▶ [Given exercise]: Copy the records line for line, starting at the first line and ending at the line that contains "Источнику at (332, 213): Источнику", with both of those lines included.

Saved data entries:
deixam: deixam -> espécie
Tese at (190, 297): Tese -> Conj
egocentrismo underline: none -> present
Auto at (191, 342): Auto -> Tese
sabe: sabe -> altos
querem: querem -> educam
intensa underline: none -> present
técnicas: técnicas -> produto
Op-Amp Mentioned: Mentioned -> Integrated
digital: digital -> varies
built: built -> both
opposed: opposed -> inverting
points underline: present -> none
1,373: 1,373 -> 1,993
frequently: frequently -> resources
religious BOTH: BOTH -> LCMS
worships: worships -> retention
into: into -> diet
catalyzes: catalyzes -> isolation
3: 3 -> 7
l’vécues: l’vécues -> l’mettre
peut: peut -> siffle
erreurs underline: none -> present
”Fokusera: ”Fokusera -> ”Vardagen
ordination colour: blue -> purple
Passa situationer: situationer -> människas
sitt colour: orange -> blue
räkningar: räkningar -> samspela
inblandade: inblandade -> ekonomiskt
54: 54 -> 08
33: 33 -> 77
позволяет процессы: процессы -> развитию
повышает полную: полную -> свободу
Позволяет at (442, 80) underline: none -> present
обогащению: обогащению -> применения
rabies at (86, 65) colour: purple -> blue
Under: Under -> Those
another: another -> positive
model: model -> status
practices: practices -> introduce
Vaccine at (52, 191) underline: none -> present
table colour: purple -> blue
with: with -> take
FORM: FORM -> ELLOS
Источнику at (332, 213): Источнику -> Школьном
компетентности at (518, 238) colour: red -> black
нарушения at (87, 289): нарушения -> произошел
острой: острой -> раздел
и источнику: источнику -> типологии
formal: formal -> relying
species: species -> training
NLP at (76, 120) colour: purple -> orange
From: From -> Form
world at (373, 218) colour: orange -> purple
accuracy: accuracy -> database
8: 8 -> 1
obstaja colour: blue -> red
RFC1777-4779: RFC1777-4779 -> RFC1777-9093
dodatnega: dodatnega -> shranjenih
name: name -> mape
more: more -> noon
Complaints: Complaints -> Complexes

▶ [Answer to the exercise]:
deixam: deixam -> espécie
Tese at (190, 297): Tese -> Conj
egocentrismo underline: none -> present
Auto at (191, 342): Auto -> Tese
sabe: sabe -> altos
querem: querem -> educam
intensa underline: none -> present
técnicas: técnicas -> produto
Op-Amp Mentioned: Mentioned -> Integrated
digital: digital -> varies
built: built -> both
opposed: opposed -> inverting
points underline: present -> none
1,373: 1,373 -> 1,993
frequently: frequently -> resources
religious BOTH: BOTH -> LCMS
worships: worships -> retention
into: into -> diet
catalyzes: catalyzes -> isolation
3: 3 -> 7
l’vécues: l’vécues -> l’mettre
peut: peut -> siffle
erreurs underline: none -> present
”Fokusera: ”Fokusera -> ”Vardagen
ordination colour: blue -> purple
Passa situationer: situationer -> människas
sitt colour: orange -> blue
räkningar: räkningar -> samspela
inblandade: inblandade -> ekonomiskt
54: 54 -> 08
33: 33 -> 77
позволяет процессы: процессы -> развитию
повышает полную: полную -> свободу
Позволяет at (442, 80) underline: none -> present
обогащению: обогащению -> применения
rabies at (86, 65) colour: purple -> blue
Under: Under -> Those
another: another -> positive
model: model -> status
practices: practices -> introduce
Vaccine at (52, 191) underline: none -> present
table colour: purple -> blue
with: with -> take
FORM: FORM -> ELLOS
Источнику at (332, 213): Источнику -> Школьном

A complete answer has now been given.